#### Description of the task
Every line in the records below that holds "house" must be identified and copied.

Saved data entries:
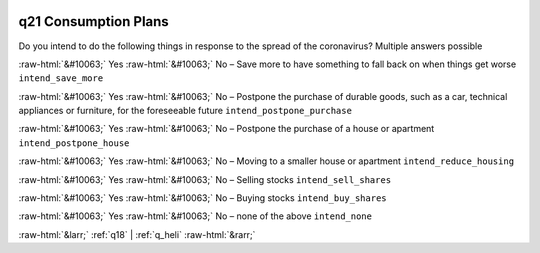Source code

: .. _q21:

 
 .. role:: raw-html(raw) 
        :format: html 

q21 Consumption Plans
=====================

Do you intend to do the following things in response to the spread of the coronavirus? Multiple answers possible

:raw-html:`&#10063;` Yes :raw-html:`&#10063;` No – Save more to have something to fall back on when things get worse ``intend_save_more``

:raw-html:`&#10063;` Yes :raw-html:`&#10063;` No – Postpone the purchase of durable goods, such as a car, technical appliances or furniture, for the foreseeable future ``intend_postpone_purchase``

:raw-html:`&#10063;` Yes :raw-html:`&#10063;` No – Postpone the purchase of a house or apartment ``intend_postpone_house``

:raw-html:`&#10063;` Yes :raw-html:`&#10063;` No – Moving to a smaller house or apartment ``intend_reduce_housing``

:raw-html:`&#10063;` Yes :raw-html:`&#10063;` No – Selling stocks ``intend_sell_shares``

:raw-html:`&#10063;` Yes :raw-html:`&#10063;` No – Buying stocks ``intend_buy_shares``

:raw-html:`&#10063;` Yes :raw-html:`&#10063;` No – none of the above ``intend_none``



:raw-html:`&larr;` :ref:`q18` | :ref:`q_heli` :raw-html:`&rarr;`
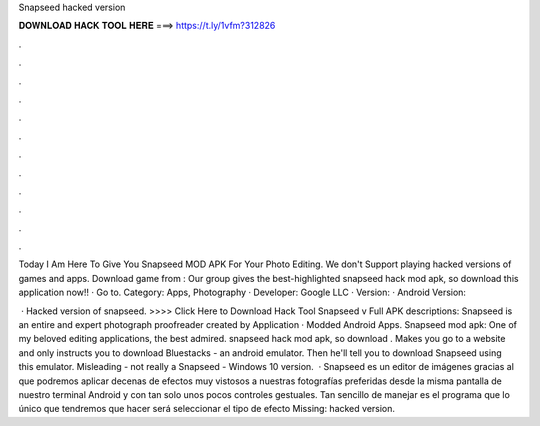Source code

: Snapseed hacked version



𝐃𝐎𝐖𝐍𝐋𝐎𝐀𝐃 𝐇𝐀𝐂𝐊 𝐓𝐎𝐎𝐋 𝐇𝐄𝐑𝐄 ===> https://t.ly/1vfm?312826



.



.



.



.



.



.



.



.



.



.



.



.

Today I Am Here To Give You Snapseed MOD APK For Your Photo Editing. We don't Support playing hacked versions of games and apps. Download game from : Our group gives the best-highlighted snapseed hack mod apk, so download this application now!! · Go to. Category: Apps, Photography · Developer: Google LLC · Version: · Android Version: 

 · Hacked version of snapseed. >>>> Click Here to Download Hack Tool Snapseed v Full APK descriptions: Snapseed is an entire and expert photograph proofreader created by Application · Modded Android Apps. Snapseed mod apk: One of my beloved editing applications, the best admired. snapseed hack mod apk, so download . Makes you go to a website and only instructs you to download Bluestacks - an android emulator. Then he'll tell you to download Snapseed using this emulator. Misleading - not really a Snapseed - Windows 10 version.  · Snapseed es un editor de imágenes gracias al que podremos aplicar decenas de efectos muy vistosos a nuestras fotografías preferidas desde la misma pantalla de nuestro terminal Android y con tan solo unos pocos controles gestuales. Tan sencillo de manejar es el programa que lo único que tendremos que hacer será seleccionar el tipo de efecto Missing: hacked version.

==

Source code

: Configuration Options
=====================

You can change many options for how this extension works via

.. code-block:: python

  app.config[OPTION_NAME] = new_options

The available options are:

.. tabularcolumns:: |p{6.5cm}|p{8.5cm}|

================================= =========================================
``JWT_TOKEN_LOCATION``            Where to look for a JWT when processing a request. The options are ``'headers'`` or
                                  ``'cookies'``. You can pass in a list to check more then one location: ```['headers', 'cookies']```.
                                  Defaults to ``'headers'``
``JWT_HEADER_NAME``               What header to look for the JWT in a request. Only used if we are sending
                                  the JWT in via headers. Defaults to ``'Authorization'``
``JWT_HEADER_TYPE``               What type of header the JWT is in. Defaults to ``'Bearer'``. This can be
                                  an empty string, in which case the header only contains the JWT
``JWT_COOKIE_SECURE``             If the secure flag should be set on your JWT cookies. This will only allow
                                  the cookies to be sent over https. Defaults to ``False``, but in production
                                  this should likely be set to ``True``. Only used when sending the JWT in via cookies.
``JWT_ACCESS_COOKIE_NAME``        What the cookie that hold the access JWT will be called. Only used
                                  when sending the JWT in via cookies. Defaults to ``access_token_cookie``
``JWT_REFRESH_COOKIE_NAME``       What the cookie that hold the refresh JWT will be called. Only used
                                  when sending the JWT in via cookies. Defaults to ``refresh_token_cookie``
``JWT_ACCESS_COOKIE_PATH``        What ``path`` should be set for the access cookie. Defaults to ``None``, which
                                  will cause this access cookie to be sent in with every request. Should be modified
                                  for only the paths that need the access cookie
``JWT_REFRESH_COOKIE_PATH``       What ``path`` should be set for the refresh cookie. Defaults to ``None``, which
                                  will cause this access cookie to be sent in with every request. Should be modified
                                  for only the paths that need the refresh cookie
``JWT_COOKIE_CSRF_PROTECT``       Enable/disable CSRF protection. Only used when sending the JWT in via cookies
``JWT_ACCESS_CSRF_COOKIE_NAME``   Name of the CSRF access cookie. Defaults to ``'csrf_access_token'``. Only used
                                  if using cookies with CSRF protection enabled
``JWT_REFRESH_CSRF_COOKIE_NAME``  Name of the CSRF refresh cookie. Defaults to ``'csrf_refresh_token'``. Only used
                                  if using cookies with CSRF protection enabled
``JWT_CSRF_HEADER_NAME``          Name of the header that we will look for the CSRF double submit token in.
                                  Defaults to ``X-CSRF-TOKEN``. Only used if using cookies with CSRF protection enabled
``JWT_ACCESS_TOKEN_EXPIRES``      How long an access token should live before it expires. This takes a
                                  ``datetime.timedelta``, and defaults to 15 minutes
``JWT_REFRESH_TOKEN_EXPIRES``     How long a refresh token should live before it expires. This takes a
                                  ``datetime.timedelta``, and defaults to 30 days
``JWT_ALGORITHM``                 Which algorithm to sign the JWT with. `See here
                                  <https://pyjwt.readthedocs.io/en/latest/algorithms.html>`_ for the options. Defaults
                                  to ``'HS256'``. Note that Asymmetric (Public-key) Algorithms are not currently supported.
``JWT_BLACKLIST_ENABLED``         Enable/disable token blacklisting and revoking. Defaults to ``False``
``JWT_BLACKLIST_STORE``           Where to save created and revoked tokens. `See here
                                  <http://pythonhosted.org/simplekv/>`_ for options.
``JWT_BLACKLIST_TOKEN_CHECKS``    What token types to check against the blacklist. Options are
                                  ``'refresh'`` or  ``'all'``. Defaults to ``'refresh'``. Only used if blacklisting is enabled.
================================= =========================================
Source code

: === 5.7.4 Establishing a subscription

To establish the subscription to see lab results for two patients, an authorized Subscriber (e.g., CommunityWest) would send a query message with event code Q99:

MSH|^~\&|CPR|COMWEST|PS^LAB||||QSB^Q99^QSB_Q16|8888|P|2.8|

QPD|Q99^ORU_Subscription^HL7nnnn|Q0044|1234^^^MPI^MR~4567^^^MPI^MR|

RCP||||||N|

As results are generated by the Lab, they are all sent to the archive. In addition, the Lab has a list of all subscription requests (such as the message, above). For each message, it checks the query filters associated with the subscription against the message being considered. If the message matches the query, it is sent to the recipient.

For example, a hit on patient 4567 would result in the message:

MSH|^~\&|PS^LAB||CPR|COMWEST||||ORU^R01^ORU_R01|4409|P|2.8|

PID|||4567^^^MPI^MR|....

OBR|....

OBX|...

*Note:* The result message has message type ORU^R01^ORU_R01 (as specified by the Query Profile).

#### Solved problem
:raw-html:`&#10063;` Yes :raw-html:`&#10063;` No – Postpone the purchase of a house or apartment ``intend_postpone_house``
:raw-html:`&#10063;` Yes :raw-html:`&#10063;` No – Moving to a smaller house or apartment ``intend_reduce_housing``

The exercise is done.